Check the model assumptions of the final model you have chosen in the previous exercise.

model_final <- lmer(mathgain~ ses + mathkind  + (1|schoolid/classid), data=siiData)

# Residuals vs. Fitted Values Plot (Tests Equal Variance)
plot(model_final, 
     main = "Residuals vs. Fitted Values",
     xlab = "Fitted Values", ylab = "Residuals")

# Q-Q Plot of Residuals (Tests Normality of Residuals)
qqnorm(resid(model_final), main = "Normal Q-Q Plot: Residuals")
qqline(resid(model_final), col = "red")

# Extract Empirical Bayes estimates (random effects)
eb_estimates <- ranef(model_final)

# Histogram to check for Class-level outliers
ggplot(mapping = aes(x = eb_estimates$classid[[1]])) +
  geom_histogram(bins = 30, fill = "lightblue", color = "black") +
  labs(title = "Distribution of Class Random Effects", x = "Class Intercept Deviation")

# Histogram to check for School-level outliers
ggplot(mapping = aes(x = eb_estimates$schoolid[[1]])) +
  geom_histogram(bins = 15, fill = "lightgreen", color = "black") +
  labs(title = "Distribution of School Random Effects", x = "School Intercept Deviation")

# Scatterplot
mapping_df <- unique(siiData[, c("classid", "schoolid")])
mapping_df <- na.omit(mapping_df)

mapping_df$class_eb <- eb_estimates$classid[as.character(mapping_df$classid), 1]
mapping_df$school_eb      <- eb_estimates$schoolid[as.character(mapping_df$schoolid), 1]

# Plot the relationship between the levels
ggplot(mapping_df, aes(x = school_eb, y = class_eb)) +
  geom_point(alpha = 0.5, color = "darkblue") +
  geom_smooth(method = "lm", color = "red", se = FALSE) +
  labs(title = "Class Effects vs.

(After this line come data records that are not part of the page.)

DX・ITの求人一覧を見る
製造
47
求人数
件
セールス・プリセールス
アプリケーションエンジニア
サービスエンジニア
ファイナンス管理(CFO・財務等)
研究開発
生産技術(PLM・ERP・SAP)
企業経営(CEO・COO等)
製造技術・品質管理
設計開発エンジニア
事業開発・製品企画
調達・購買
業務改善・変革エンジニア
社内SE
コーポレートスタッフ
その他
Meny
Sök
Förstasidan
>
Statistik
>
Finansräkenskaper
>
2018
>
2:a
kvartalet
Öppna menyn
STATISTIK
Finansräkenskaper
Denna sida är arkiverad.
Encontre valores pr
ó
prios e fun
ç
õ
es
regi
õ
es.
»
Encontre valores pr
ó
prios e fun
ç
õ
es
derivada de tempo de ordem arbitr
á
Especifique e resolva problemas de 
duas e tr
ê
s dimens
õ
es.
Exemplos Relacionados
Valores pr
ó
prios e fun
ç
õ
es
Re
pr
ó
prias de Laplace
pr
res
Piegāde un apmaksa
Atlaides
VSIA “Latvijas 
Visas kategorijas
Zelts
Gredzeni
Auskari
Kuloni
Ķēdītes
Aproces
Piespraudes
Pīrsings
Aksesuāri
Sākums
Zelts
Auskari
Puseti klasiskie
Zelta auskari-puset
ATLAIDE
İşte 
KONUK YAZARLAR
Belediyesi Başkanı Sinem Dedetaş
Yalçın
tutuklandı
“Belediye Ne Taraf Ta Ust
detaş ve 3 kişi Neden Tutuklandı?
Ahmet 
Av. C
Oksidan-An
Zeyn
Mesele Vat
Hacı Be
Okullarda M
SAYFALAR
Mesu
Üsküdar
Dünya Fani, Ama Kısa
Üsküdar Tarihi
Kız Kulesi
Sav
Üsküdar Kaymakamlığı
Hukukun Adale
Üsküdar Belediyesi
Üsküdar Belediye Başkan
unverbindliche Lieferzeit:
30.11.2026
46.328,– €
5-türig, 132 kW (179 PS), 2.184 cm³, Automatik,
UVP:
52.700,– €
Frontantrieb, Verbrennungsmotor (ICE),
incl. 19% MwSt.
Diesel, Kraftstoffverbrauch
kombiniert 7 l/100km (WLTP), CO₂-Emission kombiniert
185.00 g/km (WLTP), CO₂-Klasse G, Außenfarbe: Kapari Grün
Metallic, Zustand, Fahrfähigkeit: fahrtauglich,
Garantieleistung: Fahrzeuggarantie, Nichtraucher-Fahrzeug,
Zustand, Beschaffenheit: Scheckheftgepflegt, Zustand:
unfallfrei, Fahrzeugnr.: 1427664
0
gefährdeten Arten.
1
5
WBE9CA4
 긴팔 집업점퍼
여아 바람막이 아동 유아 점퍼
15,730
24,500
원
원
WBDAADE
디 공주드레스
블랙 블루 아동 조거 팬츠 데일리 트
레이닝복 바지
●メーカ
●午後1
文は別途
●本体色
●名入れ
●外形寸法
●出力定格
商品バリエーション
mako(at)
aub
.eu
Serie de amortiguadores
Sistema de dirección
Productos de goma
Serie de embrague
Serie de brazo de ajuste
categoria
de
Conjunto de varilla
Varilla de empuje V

School Effects", x = "School Random Effect", y = "Class Random Effect")
#> `geom_smooth()` using formula = 'y ~ x'
#> Warning: Removed 31 rows containing non-finite outside the scale range
#> (`stat_smooth()`).
#> Warning: Removed 31 rows containing missing values or values outside the scale range
#> (`geom_point()`).

  • Linearity - Residuals vs. Fitted values - There is no clear trend in the points, so linearity is fulfilled.
  • Homoscedasticity - Residuals vs. Fitted values - The point are evenly distributed around 0, so constant variance is fulfilled.
  • Normality - QQplot - The points follow the diagonal line nicely, so normality of the residuals is fulfilled.
  • Outliers - Histogram of EB estimates - There might be some outlying values to be investigated.
  • Relationship between random effects - Scatterplot of EB values - There is a clear trend between the random effects, indicating that there is strong correlation between the random effects.